Макс дописал предложение и отложил ручку. Ум и сердце, казалось, были расколоты. Сердце хотело одного, ум сопротивлялся. Желая принять решение, Макс сердцем чувствовал, что оно единственное и правильное, однако ум полагал, что это не так. Мозг плавился, мысли путались, сердце отчаивалось. Казалось, он шажок за шажком приближается к чему-то непоправимому. То, что считалось единственно верным, вступало в неразрешимый конфликт с разумом сердца. Гела вдохнула в него жизнь, отогрела, но вместе с тем заставила посмотреть на себя со стороны. Он и так в глубине души сожалел о том, чем занимался большую часть жизни. Но всегда находил оправдание и отодвигал нравственные законы, которые этому противоречили. Сейчас же навязчивый вопрос – имеет ли он право быть рядом с Гелой – требовал ответа.

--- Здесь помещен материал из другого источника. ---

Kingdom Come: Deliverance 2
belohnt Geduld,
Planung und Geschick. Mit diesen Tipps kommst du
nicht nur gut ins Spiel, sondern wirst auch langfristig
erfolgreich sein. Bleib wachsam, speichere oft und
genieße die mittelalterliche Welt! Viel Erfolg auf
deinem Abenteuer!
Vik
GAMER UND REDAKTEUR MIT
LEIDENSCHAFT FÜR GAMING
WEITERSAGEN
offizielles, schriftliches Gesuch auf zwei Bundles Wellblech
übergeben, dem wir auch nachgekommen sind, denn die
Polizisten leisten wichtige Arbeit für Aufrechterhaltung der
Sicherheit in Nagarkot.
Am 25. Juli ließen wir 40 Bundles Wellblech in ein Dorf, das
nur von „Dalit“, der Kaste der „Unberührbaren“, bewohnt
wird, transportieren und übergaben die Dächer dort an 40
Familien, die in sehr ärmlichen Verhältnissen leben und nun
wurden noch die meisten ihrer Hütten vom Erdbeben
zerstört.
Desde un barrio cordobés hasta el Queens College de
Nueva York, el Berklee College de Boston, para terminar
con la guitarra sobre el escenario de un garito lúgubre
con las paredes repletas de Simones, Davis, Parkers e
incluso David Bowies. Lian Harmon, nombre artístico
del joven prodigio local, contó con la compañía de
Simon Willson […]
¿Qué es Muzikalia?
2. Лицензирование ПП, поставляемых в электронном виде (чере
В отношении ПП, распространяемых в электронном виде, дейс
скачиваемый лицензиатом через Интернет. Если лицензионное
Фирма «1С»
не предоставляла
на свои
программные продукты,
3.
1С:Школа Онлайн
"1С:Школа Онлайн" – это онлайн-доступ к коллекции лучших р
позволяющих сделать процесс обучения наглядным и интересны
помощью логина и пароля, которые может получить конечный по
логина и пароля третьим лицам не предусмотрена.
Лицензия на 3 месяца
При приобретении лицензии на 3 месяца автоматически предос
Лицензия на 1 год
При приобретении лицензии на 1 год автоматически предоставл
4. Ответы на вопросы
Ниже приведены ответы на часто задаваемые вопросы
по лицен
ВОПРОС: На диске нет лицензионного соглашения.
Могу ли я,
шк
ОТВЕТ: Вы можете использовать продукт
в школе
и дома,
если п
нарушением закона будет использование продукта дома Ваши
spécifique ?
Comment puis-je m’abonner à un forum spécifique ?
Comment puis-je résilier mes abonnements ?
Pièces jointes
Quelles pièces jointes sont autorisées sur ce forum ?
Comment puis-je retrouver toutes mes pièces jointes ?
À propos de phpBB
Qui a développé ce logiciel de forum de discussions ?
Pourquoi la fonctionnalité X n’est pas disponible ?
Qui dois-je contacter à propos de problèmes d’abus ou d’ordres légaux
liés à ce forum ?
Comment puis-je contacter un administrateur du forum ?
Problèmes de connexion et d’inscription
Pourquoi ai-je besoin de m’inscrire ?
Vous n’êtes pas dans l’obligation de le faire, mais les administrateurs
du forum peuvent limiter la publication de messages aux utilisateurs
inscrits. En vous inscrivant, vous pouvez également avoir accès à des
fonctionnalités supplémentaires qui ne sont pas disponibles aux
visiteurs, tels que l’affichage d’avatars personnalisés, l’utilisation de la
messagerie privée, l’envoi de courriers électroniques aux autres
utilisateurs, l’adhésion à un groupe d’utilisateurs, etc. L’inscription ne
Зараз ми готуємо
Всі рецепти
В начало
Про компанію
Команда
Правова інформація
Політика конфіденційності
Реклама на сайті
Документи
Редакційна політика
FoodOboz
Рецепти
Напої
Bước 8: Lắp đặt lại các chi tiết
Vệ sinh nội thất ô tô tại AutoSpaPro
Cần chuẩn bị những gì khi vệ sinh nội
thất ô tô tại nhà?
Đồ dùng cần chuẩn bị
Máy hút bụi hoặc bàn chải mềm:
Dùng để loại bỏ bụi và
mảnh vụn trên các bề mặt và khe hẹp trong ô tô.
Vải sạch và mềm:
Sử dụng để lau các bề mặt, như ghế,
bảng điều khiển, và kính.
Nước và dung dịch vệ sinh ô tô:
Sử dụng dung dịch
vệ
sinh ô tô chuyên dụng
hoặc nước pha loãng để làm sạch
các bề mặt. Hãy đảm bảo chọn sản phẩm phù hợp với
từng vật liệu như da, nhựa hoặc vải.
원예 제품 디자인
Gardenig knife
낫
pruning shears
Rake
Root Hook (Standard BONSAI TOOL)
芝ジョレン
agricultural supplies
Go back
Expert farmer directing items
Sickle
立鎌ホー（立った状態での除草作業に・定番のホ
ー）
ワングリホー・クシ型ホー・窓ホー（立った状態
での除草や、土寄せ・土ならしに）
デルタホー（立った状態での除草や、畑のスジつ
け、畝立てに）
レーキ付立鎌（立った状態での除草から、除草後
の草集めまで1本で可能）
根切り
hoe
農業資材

Все. Хватит колебаний. Пора действовать, Макс схватил со стола тяжелое пресс-папье. Расколовшийся стеклянный столик в углу разлетелся по комнате осколками гранаты.
Вбежала Гела:
– Макс, что случилось? – и замолчала, увидев незнакомые, холодные, смотрящие в одну точку глаза мужа.
– Выйди, – металлические нотки резанули слух.
Ноги приросли к полу. Гела не могла пошевелиться. По ее лицу пробежала гримаса ужаса и неприятия. С трудом справившись с собой, она участливо спросила:
– Я могу чем-то помочь?
– Нет. Выйди, прошу тебя! – срывающимся шепотом выдавил он.
Гела вышла. Прислонившись спиной к двери по ту сторону кабинета, она чувствовала, как от макушки до пят ее тело пронизывают маленькие, въедливые иголочки. Лица не ощущалось. Вся голова была словно воспламеняющимся огненным шаром. Желая сбросить с себя охватившее ее раздражение, она прикрыла глаза и с трудом восстановила дыхание.
– Гела, прости, я сегодня сорвался, – извинился Макс вечером, протянув ей бархатную коробочку. – Это тебе.
Гела открыла. Ожерелье ослепляло изумрудным блеском. Она удовлетворенно кивнула.
– Извинение принято.
– Обещаю: это не повторится, – Макс с нежностью обнял жену.
Небольшая размолвка, казалось, ничего не изменила в их жизни. Однако Макс все больше замыкался в себе. Перестали радовать их поэтические вечера. Пикники сошли на нет. В душе вновь кровоточила старая рана. Как тогда, когда из-за безденежья и безысходности он согласился на то, за что проклинал себя всю жизнь.
Гела, казалось, ничего не замечала. Была такой же внимательной и заботливой. Это удручало. Было невыносимо осознавать свою порочность рядом с ее искренностью и чистотой.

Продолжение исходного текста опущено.